TASK: Reproduce word for word the part of the thread below on parsing a dirty CSV with Node.js, starting with "Step 1 above" and going on through "or more. e.g.".
PASSAGE TO READ section start
How to parse a dirty CSV with Node.js?

11,336

Solution 1

The data is not too messed up to work with. There is a clear pattern.

General steps:

  1. Temporarily remove mixed format inner fields (beginning with double(or more) quotes and having all kinds of characters.
  2. Remove quotes from start and end of quoted lines giving clean CSV
  3. Split data into columns
  4. Replace removed fields

Step 1 above is the most important. If you apply this then the problems with new lines, empty rows and quotes and commas disappear. If you look in the data you can see columns 7, 8 and 9 contain mixed data. But it is always delimited by 2 quotes or more. e.g.

good,clean,data,here,"""<-BEGINNING OF FIELD DATA> Oh no
++\n\n<br/>whats happening,, in here, pages of chinese
characters etc END OF FIELD ->""",more,clean,data

Here is a working example based on the file provided:

fs.readFile('./data_stack.csv', (e, data) => {

    // Take out fields that are delimited with double+ quotes
    var dirty = data.toString();
    var matches = dirty.match(/""[\s\S]*?""/g);
    matches.forEach((m,i) => {
        dirty = dirty.replace(m, "<REPL-" + i + ">");
    });

    var cleanData =   dirty
        .split('\n') // get lines

        // ignore first line with column names
        .filter((l, i) => i > 0)
PASSAGE TO READ section end
INFORMATION SUPPLIED section start
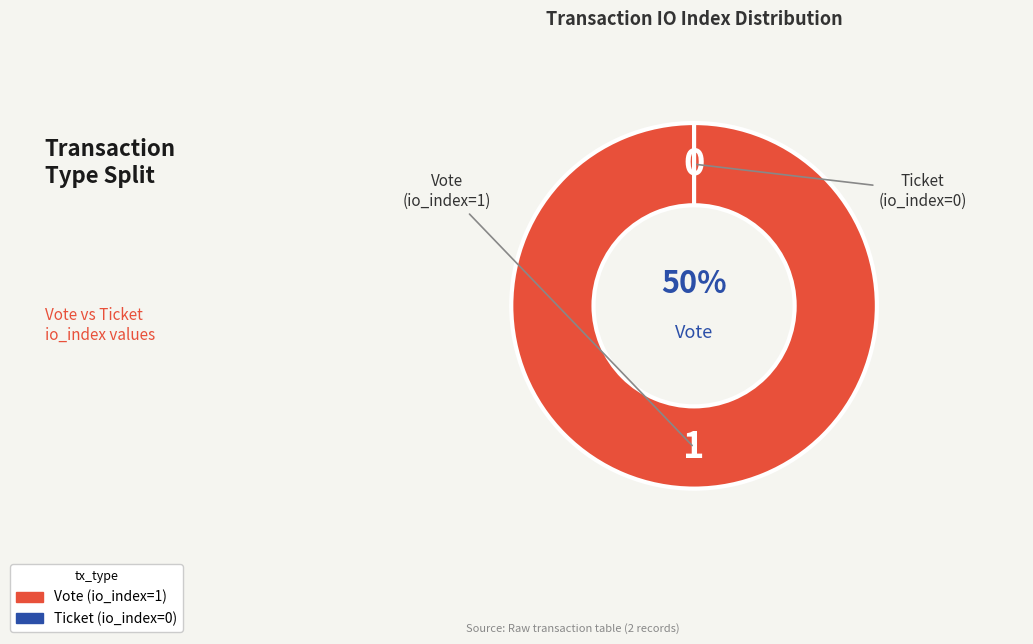

To the nearest percent, what is the combined percentage of Ticket (io_index=0) and Vote (io_index=1)?

100%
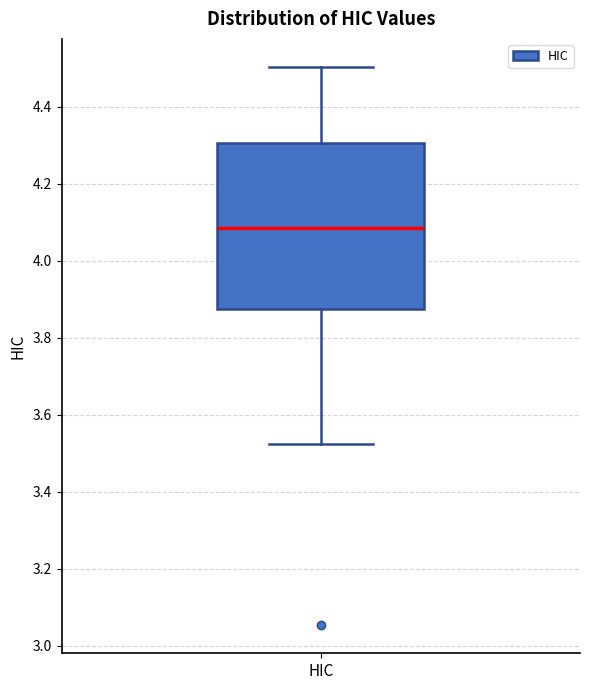

Where is the lower edge of the box for HIC on the y-axis? The values are not printed on the chart, so give them approximately, as read against the axis.

3.88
INFORMATION SUPPLIED section end
ANSWER TO THE EXERCISE:
Step 1 above is the most important. If you apply this then the problems with new lines, empty rows and quotes and commas disappear. If you look in the data you can see columns 7, 8 and 9 contain mixed data. But it is always delimited by 2 quotes or more. e.g.